START RECORDS TO PROCESS

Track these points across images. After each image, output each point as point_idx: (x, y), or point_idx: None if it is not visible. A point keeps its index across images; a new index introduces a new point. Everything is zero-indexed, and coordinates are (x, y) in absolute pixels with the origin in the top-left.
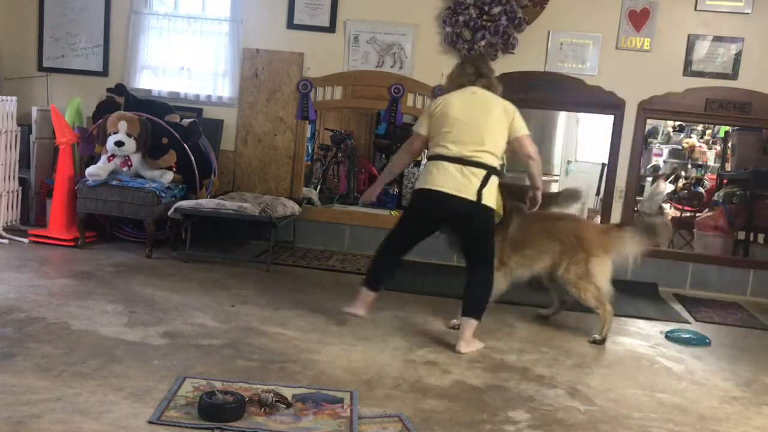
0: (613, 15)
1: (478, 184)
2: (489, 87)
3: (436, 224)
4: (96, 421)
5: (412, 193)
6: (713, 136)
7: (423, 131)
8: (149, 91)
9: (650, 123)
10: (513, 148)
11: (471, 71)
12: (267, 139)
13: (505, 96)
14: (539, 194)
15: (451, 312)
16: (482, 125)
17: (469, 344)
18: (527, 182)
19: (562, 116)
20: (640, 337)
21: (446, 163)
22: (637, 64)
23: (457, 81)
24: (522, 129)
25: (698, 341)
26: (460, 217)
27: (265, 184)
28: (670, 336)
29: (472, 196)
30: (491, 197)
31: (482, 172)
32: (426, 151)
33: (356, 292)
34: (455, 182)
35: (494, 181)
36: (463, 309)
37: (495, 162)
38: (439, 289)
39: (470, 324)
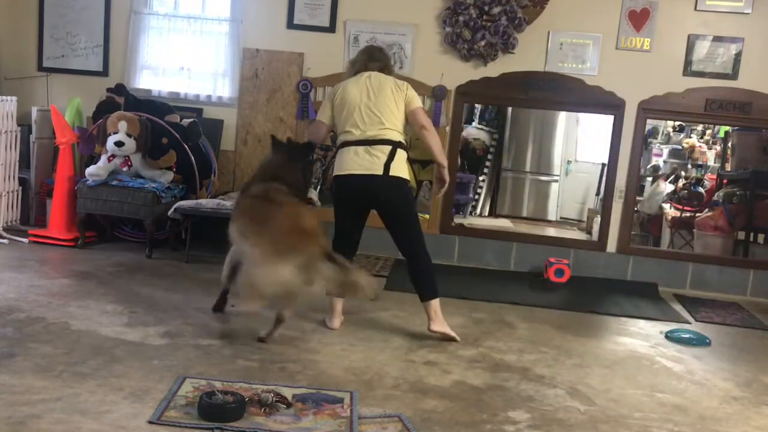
0: (613, 15)
1: (385, 159)
2: (382, 70)
3: (363, 208)
4: (96, 421)
5: (332, 183)
6: (713, 136)
7: (325, 119)
8: (149, 91)
9: (650, 123)
10: (409, 122)
11: (364, 58)
12: (267, 139)
13: (506, 96)
14: (445, 172)
15: (451, 312)
16: (379, 105)
17: (443, 323)
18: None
19: (562, 116)
20: (640, 337)
21: (353, 147)
22: (637, 64)
23: (352, 69)
24: (415, 102)
25: (698, 341)
26: (377, 195)
27: None
28: (670, 336)
29: (379, 172)
30: (399, 169)
31: (387, 148)
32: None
33: (330, 304)
34: (364, 162)
35: (401, 154)
36: (421, 295)
37: (398, 137)
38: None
39: (434, 305)
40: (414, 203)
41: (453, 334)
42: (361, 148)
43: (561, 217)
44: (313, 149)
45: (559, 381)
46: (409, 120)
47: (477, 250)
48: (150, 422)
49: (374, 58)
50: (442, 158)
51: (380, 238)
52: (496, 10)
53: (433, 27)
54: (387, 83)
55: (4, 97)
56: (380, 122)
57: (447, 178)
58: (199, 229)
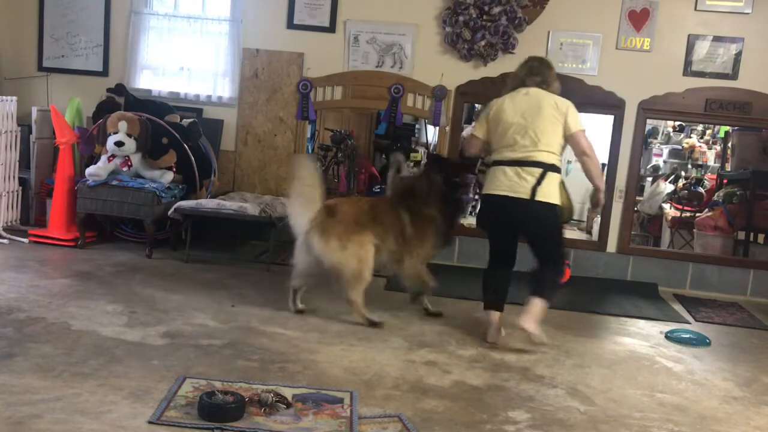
0: (613, 15)
1: (533, 182)
2: (541, 84)
3: (510, 227)
4: (96, 421)
5: (480, 199)
6: (713, 136)
7: (480, 134)
8: (149, 91)
9: (650, 123)
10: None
11: (524, 72)
12: (267, 139)
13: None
14: (602, 196)
15: (451, 311)
16: (535, 125)
17: (530, 322)
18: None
19: None
20: (640, 337)
21: (504, 167)
22: (637, 64)
23: (511, 83)
24: (575, 125)
25: (698, 341)
26: (522, 217)
27: (265, 184)
28: (670, 336)
29: (526, 195)
30: (548, 193)
31: (538, 171)
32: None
33: (487, 319)
34: (511, 184)
35: (552, 177)
36: (530, 290)
37: (552, 159)
38: (439, 290)
39: (535, 303)
40: (558, 223)
41: (536, 334)
42: (510, 169)
43: None
44: (440, 163)
45: (559, 381)
46: (569, 143)
47: (477, 250)
48: (150, 422)
49: (534, 72)
50: (600, 182)
51: None
52: (496, 10)
53: (433, 27)
54: (545, 102)
55: (4, 97)
56: (533, 143)
57: (602, 201)
58: (199, 229)
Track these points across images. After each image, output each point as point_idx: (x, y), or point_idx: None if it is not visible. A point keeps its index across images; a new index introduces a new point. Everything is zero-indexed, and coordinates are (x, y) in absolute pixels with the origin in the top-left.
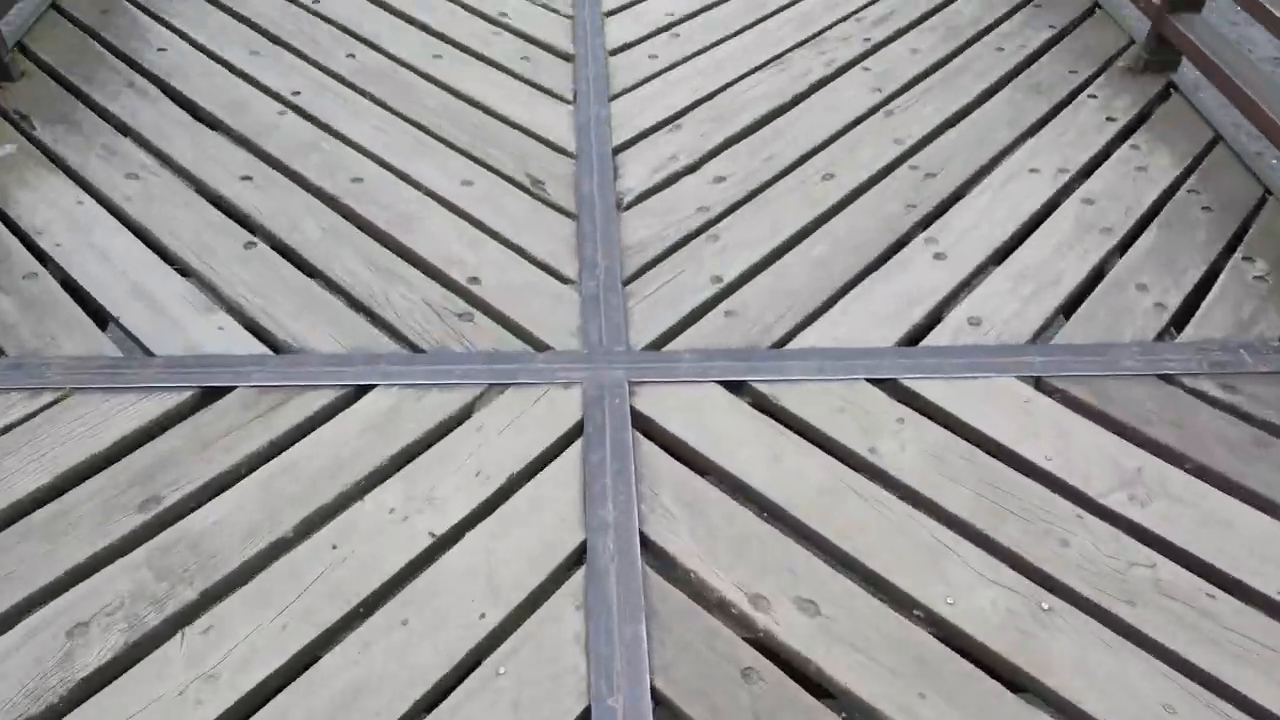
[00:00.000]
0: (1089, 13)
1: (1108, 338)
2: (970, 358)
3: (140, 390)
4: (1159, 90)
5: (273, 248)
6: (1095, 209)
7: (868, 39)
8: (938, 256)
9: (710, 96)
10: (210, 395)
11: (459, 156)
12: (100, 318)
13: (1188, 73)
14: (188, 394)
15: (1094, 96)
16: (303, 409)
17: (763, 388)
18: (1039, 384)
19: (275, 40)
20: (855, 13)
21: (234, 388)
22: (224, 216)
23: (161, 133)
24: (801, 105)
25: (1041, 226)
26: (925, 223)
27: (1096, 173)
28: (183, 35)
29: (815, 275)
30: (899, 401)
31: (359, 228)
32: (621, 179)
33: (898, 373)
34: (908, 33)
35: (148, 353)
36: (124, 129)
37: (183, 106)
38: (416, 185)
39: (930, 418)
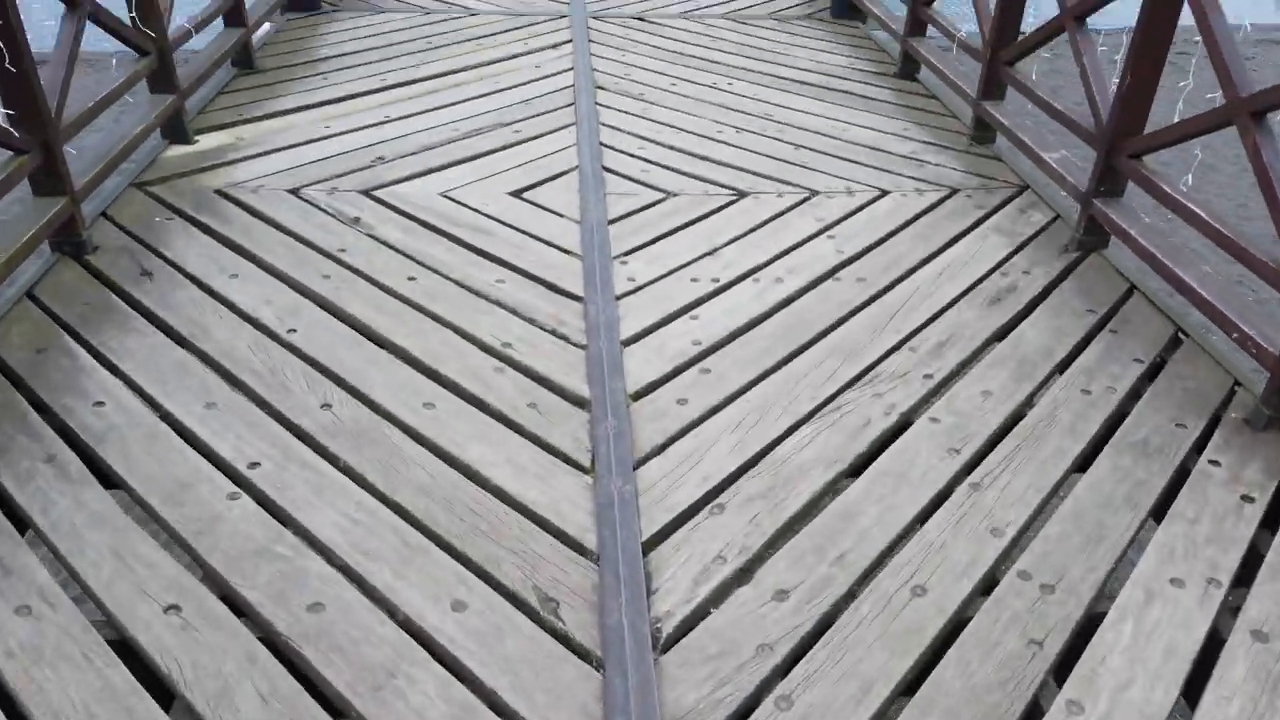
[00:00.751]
0: (1175, 343)
1: None
2: None
3: None
4: None
5: None
6: (1271, 651)
7: (929, 375)
8: None
9: (755, 461)
10: None
11: (451, 562)
12: None
13: None
14: None
15: (1216, 463)
16: None
17: None
18: None
19: (237, 384)
20: (908, 339)
21: None
22: (134, 680)
23: (75, 536)
24: (867, 474)
25: (1211, 679)
26: (1059, 671)
27: (1255, 586)
28: (128, 382)
29: None
30: None
31: (311, 693)
32: (657, 596)
33: None
34: (972, 365)
35: None
36: (27, 526)
37: (111, 487)
38: (392, 614)
39: None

END RECORDS TO PROCESS

— WHAT THE TASK ASKS —
Retype each line above exactly. Leave the images out.

— ANSWER SECTION —
Track these points across images. After each image, output each point as point_idx: (x, y), or point_idx: None if it is not visible. A point keeps its index across images; a new index introduces a new point. Everything is zero-indexed, and coordinates are (x, y) in absolute pixels with the origin in the top-left.
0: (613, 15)
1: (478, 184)
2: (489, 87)
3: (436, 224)
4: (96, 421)
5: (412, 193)
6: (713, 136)
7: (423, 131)
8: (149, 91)
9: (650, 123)
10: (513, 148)
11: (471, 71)
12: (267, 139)
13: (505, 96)
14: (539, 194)
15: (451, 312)
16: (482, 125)
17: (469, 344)
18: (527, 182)
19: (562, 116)
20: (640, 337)
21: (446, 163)
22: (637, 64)
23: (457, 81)
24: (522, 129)
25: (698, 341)
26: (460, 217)
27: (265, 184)
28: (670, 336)
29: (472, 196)
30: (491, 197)
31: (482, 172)
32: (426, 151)
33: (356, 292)
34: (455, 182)
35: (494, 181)
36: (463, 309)
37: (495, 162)
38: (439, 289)
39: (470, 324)
0: (613, 15)
1: (385, 159)
2: (382, 70)
3: (363, 208)
4: (96, 421)
5: (332, 183)
6: (713, 136)
7: (325, 119)
8: (149, 91)
9: (650, 123)
10: (409, 122)
11: (364, 58)
12: (267, 139)
13: (506, 96)
14: (445, 172)
15: (451, 312)
16: (379, 105)
17: (443, 323)
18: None
19: (562, 116)
20: (640, 337)
21: (353, 147)
22: (637, 64)
23: (352, 69)
24: (415, 102)
25: (698, 341)
26: (377, 195)
27: None
28: (670, 336)
29: (379, 172)
30: (399, 169)
31: (387, 148)
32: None
33: (330, 304)
34: (364, 162)
35: (401, 154)
36: (421, 295)
37: (398, 137)
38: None
39: (434, 305)
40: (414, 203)
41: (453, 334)
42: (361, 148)
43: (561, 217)
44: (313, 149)
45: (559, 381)
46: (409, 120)
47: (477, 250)
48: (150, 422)
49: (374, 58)
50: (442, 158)
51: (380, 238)
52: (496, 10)
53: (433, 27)
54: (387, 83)
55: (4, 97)
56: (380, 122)
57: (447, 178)
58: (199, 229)
0: (613, 15)
1: (533, 182)
2: (541, 84)
3: (510, 227)
4: (96, 421)
5: (480, 199)
6: (713, 136)
7: (480, 134)
8: (149, 91)
9: (650, 123)
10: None
11: (524, 72)
12: (267, 139)
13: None
14: (602, 196)
15: (451, 311)
16: (535, 125)
17: (530, 322)
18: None
19: None
20: (640, 337)
21: (504, 167)
22: (637, 64)
23: (511, 83)
24: (575, 125)
25: (698, 341)
26: (522, 217)
27: (265, 184)
28: (670, 336)
29: (526, 195)
30: (548, 193)
31: (538, 171)
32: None
33: (487, 319)
34: (511, 184)
35: (552, 177)
36: (530, 290)
37: (552, 159)
38: (439, 290)
39: (535, 303)
40: (558, 223)
41: (536, 334)
42: (510, 169)
43: None
44: (440, 163)
45: (559, 381)
46: (569, 143)
47: (477, 250)
48: (150, 422)
49: (534, 72)
50: (600, 182)
51: None
52: (496, 10)
53: (433, 27)
54: (545, 102)
55: (4, 97)
56: (533, 143)
57: (602, 201)
58: (199, 229)
Track these points across images. After each image, output each point as point_idx: (x, y), or point_idx: None if it is not visible. A point keeps its index across images; a new index introduces a new point. Everything is zero-indexed, and coordinates are (x, y) in absolute pixels with the origin in the top-left.
[00:00.000]
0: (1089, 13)
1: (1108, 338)
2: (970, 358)
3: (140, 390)
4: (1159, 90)
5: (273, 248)
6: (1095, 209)
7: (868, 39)
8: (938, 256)
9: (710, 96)
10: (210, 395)
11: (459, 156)
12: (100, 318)
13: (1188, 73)
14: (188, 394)
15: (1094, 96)
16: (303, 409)
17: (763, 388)
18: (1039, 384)
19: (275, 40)
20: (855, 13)
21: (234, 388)
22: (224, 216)
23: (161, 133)
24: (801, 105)
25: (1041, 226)
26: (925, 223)
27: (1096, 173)
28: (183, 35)
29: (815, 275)
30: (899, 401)
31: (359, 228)
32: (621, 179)
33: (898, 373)
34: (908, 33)
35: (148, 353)
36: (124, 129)
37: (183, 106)
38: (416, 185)
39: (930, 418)
[00:00.751]
0: (1175, 343)
1: None
2: None
3: None
4: None
5: None
6: (1271, 651)
7: (929, 375)
8: None
9: (755, 461)
10: None
11: (451, 562)
12: None
13: None
14: None
15: (1216, 463)
16: None
17: None
18: None
19: (237, 384)
20: (908, 339)
21: None
22: (134, 680)
23: (75, 536)
24: (867, 474)
25: (1211, 679)
26: (1059, 671)
27: (1255, 586)
28: (128, 382)
29: None
30: None
31: (311, 693)
32: (657, 596)
33: None
34: (972, 365)
35: None
36: (27, 526)
37: (111, 487)
38: (392, 614)
39: None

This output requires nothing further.